Belfast Telegraph

Sunday 28 December 2014

Minister in water row urged to quit

Regional Development Minister Conor Murphy is facing more calls to quit over the water leaks crisis
Regional Development Minister Conor Murphy is facing more calls to quit over the water leaks crisis
Northern Ireland Water chief executive Laurence MacKenzie is expected to resign over his organisation's handling of the water crisis

Northern Ireland Regional Development Minister Conor Murphy has faced new demands to quit following the Christmas and New Year water crisis.

With Laurence MacKenzie, the chief executive of the water company at the centre of the fiasco, expected to step down, pressure has mounted on Mr Murphy to go as well.

A meeting of the Northern Ireland Water (NIW) board in Belfast is expected to discuss Mr MacKenzie's future as a £250,000-a-year boss following public outrage over his handling of the emergency which left up to 60,000 homes without water at various periods over the holiday.

Nationalists and unionists have called for the resignation of Sinn Fein minister Mr Murphy.
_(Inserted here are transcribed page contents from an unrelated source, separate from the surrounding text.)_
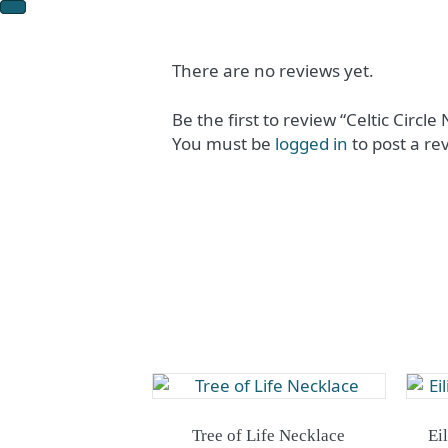
There are no reviews yet.
Be the first to review “Celtic Circle
You must be
logged in
to post a re
Tree of Life Necklace
Ei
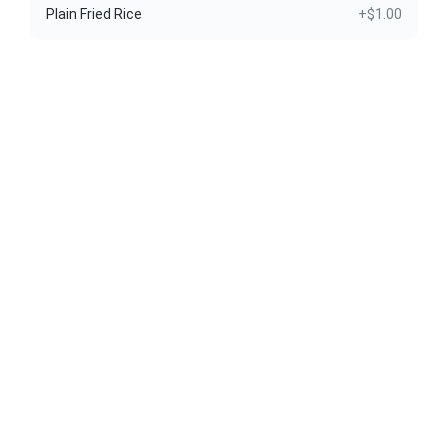
Plain Fried Rice
+$1.00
SDLP Assembly member Conall McDevitt said: "Many will question now how long minister Murphy's position, that he is the only one who is blameless in the long line of disasters to hit his department and its agencies, is really sustainable."

A spokesman for NIW said Mr MacKenzie, who has held the post since 2009, had "not tendered his resignation". Environment Minister Edwin Poots said it was right that he should be considering his position but added that others in the organisation should also take the blame.
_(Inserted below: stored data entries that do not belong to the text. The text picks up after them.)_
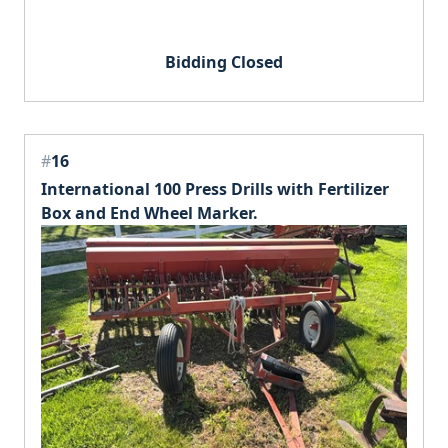
Bidding Closed
#
16
International 100 Press Drills with Fertilizer
Box and End Wheel Marker.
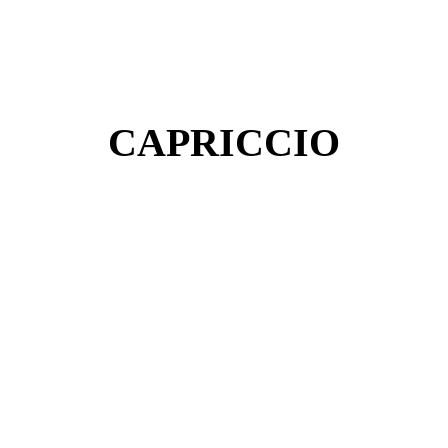
CAPRICCIO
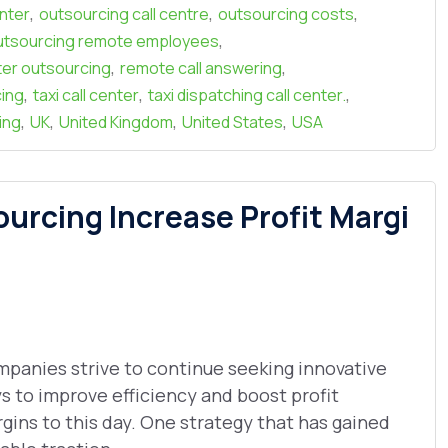
,
,
,
enter
outsourcing call centre
outsourcing costs
,
utsourcing remote employees
,
,
nter outsourcing
remote call answering
,
,
,
cing
taxi call center
taxi dispatching call center.
,
,
,
,
ing
UK
United Kingdom
United States
USA
rcing Increase Profit Margi
panies strive to continue seeking innovative
s to improve efficiency and boost profit
gins to this day. One strategy that has gained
Tens of thousands of homes and businesses were left without water when Arctic weather around Christmas was followed by a swift thaw that ruptured pipes. But NIW failed to cope with the public outcry for information and is accused of bungling efforts to help stricken families.

Ahead of Mr MacKenzie's impending resignation, Mr McDevitt said the chief executive should first give a full account of the crisis to the Stormont Regional Development Committee he is expected to address on Thursday. Committee member Mr McDevitt said Mr MacKenzie had a duty to be accountable. Mr Murphy has promised an independent inquiry into NIW's performance, which First Minister Peter Robinson branded "shambolic".

Meanwhile, NIW said it had re-connected all the homes that had lost water during the crisis. The company said on Wednesday: "NI Water can confirm that we have no properties without supply today. In the east of the province 10 properties have intermittent supply due to low pressure on high ground, and in the west 23 properties are similarly affected. NI Water can also confirm that there are no further planned rotational outages across the province.

"NI Water would reiterate its appeal to customers to check their premises for any damage to pipes and repair these as soon as possible as there remains a problem with leakage on the customer side. This is continuing to contribute to a high level of demand on supply."

It added: "With temperatures forecast to drop again towards the weekend, NI Water wishes to remind customers of the importance to conserve water and insulate water tanks and pipes in unheated areas like lofts, roof spaces, garages and outbuildings."